I just started business school at Duke University two months ago, and it’s been amazing! I feel like I’ve already made lifelong friends, and there are lots of great events to kick things off with the business school as well as fun things to do in the Raleigh-Durham area.
Our program, the Master of Quantitative Management (MQM), recently hosted its Summer Data Competition. The basic idea was to produce an interesting data set (ostensibly not including any insights taken from it) using any means available. We’d be judged on criteria like originality, cleverness, and usability/potential for insights – of course, demonstrating that potential means performing at least some analysis yourself…
An entry I made with my friend Mayank ended up making it into the finals. I thought the idea was really cool. Here’s what we did:
Premise
Like many students, I’ve been trying to maintain a good diet on a low budget, and I’ve come to notice a basic, inescapable dilemma for all eaters. Basically, you can eat cheaply, eat healthily, or eat out. Pick two. Students/early career folks like me generally end up sacrificing the convenience and time savings of having someone else make our meals in favor of cost savings.
If we’re lucky, we also get to maintain our overall health. It’s obviously not guaranteed you even get two of them. The broke college student chowing down on instant ramen every night is a cliché for a reason.
There are a plethora of reasons as to why it could be difficult to cook healthy meals for yourself all the time, especially when you’re low on ingredients, money, or you have to follow some specific diet or nutritional guidelines. But sometimes, it’s just because it isn’t obvious which recipes are healthy or not just by looking at the ingredient list. You might notice that the vast majority of recipes don’t include nutrition facts, and the ones that do have narrow selections and mostly include health-first, taste-second recipes. That’s no good.
A lack of easily accessible basic nutritional information for common recipes should never be a reason to sacrifice your health.

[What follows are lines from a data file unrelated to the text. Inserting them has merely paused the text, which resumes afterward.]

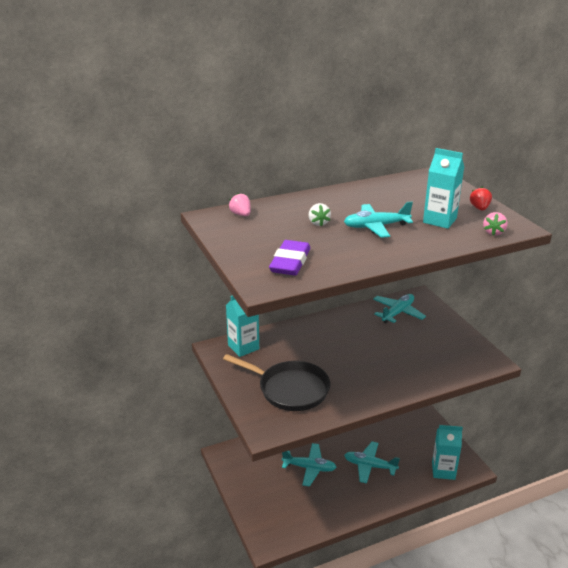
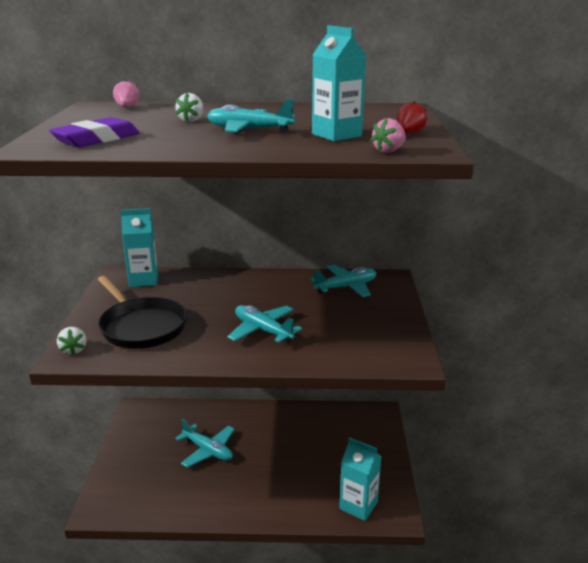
camera: 25 degrees right, 5 degrees down
turquoise plane [344,441,400,484] -> turquoise plane moved to [227,305,302,344]
none -> white strawberry [57,327,86,355]

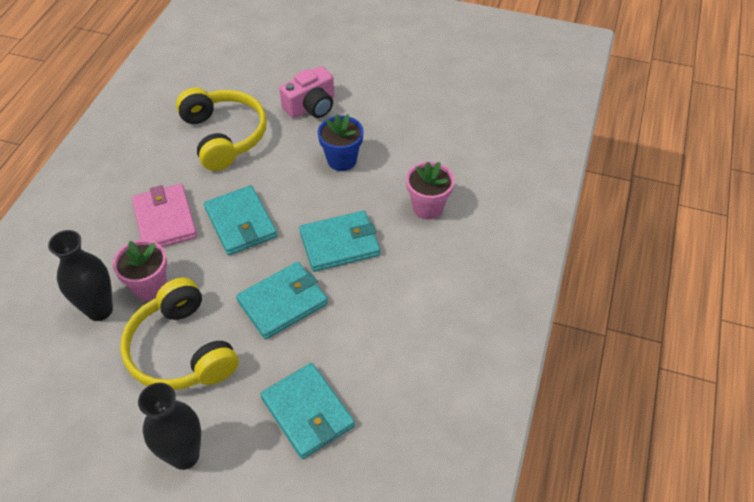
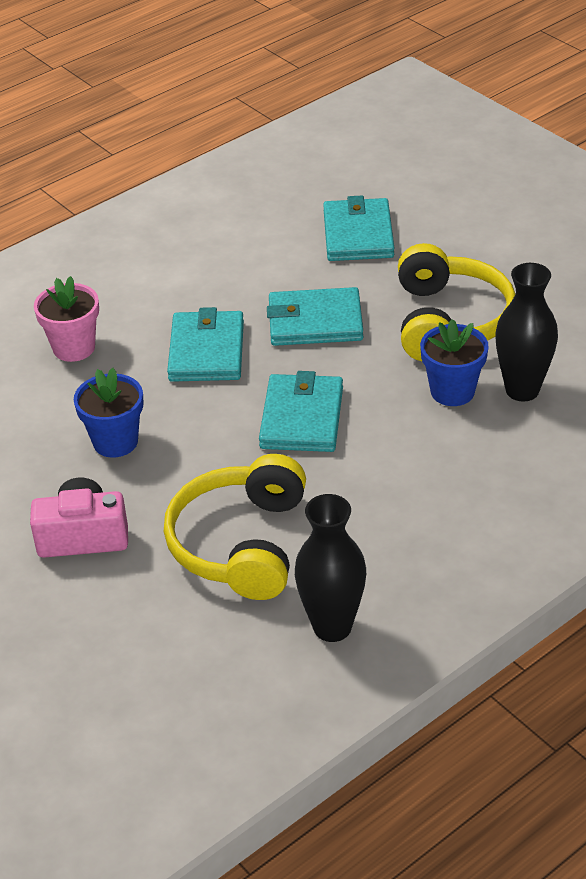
camera: 145 degrees left, 10 degrees down
pink flower pot [113,240,167,301] -> blue flower pot [420,319,489,406]
pink wallet [132,184,197,247] -> none
black vase [138,383,201,470] -> black vase moved to [295,494,366,642]
turquoise wallet [299,210,380,272] -> turquoise wallet turned 75 degrees clockwise [167,307,244,382]

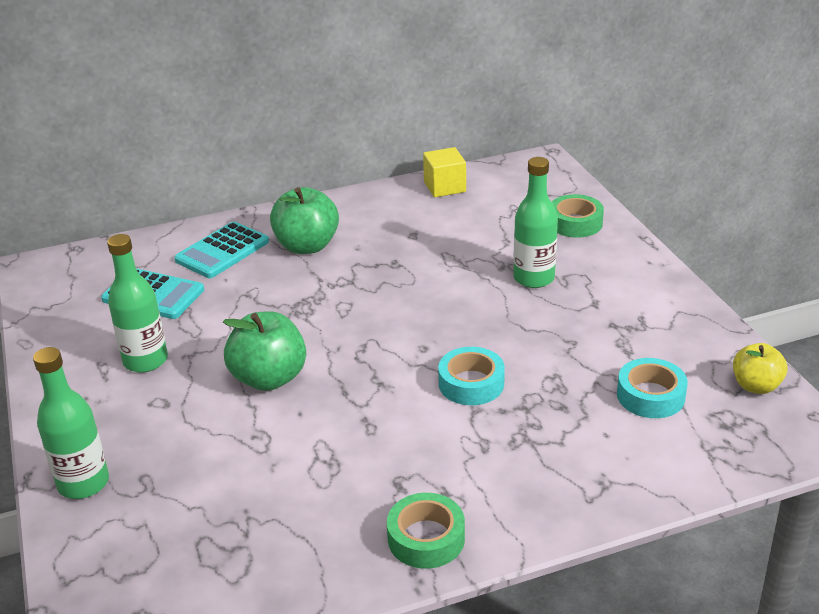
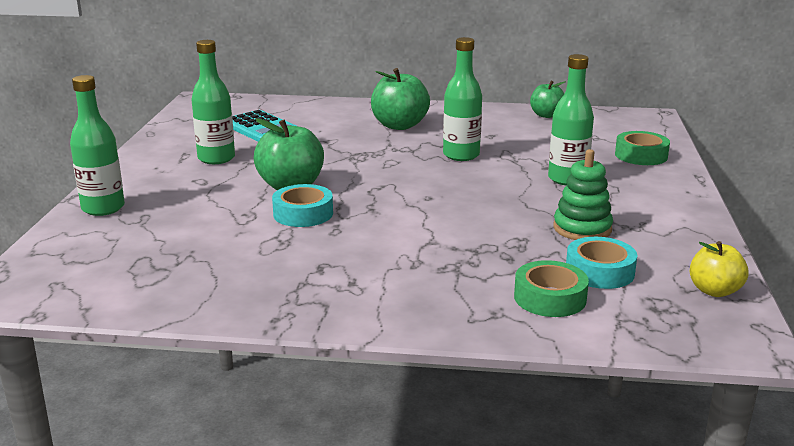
camera: 25 degrees right, 10 degrees down
turquoise calculator [174,221,269,278] -> none
green tape [387,493,465,569] -> green tape moved to [514,260,589,317]
yellow cube [423,147,466,197] -> green apple [530,81,566,118]
turquoise tape [438,347,505,405] -> turquoise tape moved to [272,184,333,227]
none -> green bottle [443,37,482,161]
none -> green stacking toy [553,149,613,240]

We thought that, with some simple data transformations, it would be possible to scrape nutritional information for recipes online.
Introduction
Our dataset focuses on the nutritional profiles of publicly available food and drink recipes on various popular culinary websites; we chose to focus on US-based recipe catalogues to avoid language confusion and to ensure a stronger cultural grasp of the recipes we analyzed.
The record is arranged into 2976 rows and 19 columns, with each row corresponding to a given recipe entry. Five columns are reserved for recipe metadata (e.g. title, average rating, url, etc), and the remaining are nutrition based. We used the USDA Food Composition Databases API to access nutritional information for each ingredient, then applied natural language processing techniques to parse the units of measurement according to each recipe – think pounds, cups, teaspoons, or grams – and converted each to a mass standard that the API could retrieve.
Data Acquisition
While the data acquisition process was relatively straightforward in principle, our team had to overcome significant technical hurdles to obtain the recipe data and convert it to useful nutritional information.
First, we needed to design a web crawler that found directories in target websites that matched a particular signature pointing only to recipe pages. After tinkering for a while, we found that most of the sites we tested had a “recipe” tag in their url path that made this distinction obvious. We used dirhunt, a command-line open source site analyzer that attempts to compile all directories while minimizing requests to the server (Nekmo).
Next, we needed to scrape the data from each recipe URL. We ended up using recipe-scrapers, an open-source Python package for gathering basic data from popular recipe site formats (hhursev). This package gave us easy access to the recipe titles, average ratings, and ingredient lists, among other important data.
Critically, the ingredients were formatted as a Python list of strings in their raw delineation. For instance, one item could look like “1 1/2 cups unbleached white flour”. We needed to first convert the “1 1/2” into a proper floating point, as well as change all measurements into the standard grams that the USDA nutritional database requires. Python offers a “fraction” package for converting strings of fractions into floating point numbers, as well as a “word2number” package for converting strings to numbers (e.g. “three” to 3).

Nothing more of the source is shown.